# WHAT NEEDS TO BE DONE
Among the records below, find the lines containing "display" and state only how many there are.

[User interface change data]

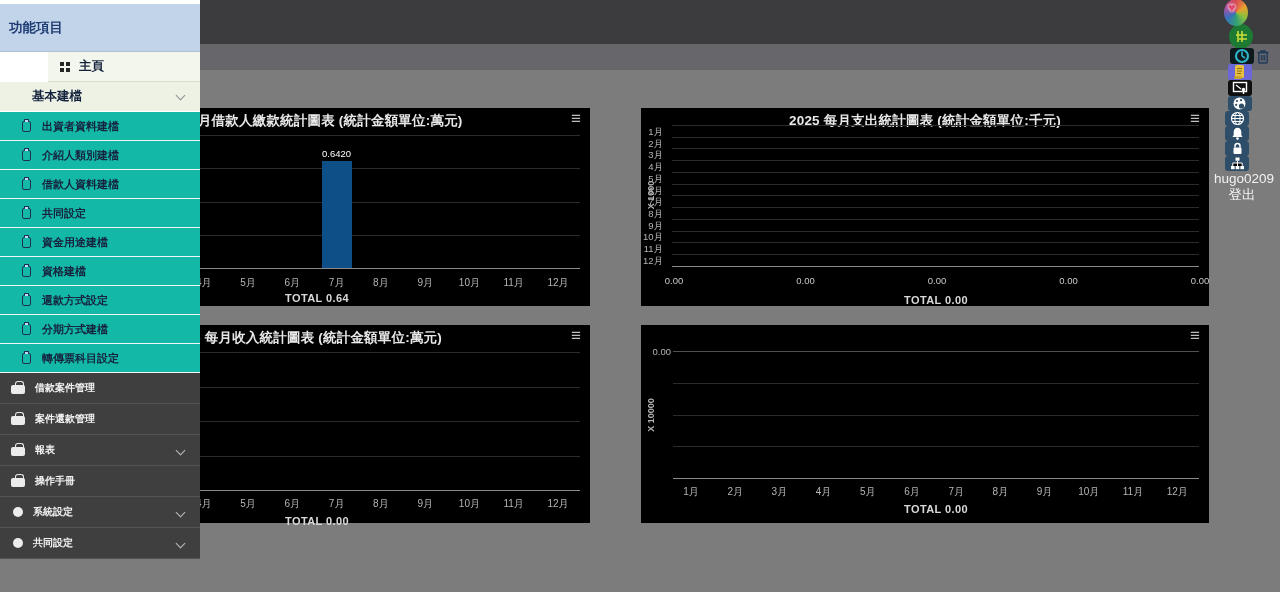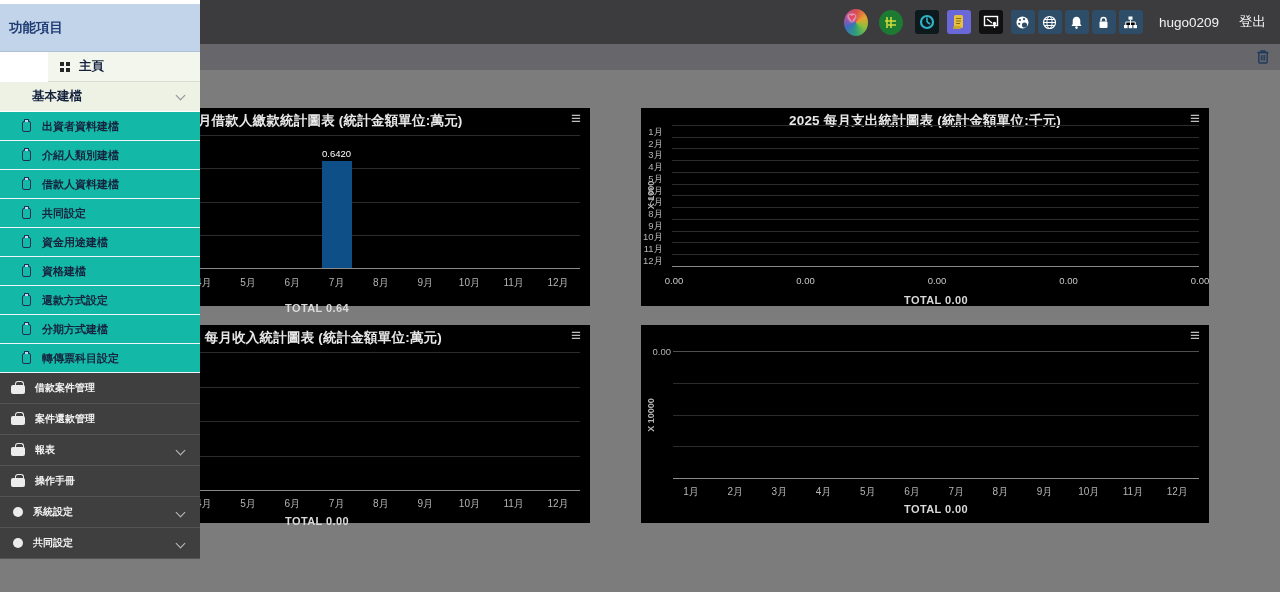--- a/index.html
+++ b/index.html
@@ -9,7 +9,7 @@
 
   
   .navbar { position:absolute; left:0; top:0; width:1280px; height:44px; background:#3c3c3e; z-index:5; }
-  .nav-right { position:absolute; right:6px; top:0; height:44px; display:flex; align-items:center; }
+  .nav-right { position:absolute; right:6px; top:0; height:44px; display:flex; align-items:center;flex-direction:column; }
   .tile { display:inline-flex; align-items:center; justify-content:center; width:24px; height:24px; border-radius:3px; margin-left:9px; cursor:pointer; }
   .tile.round { border-radius:50%; }
   .tile.tight { margin-left:3px; }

# RESPONSE
3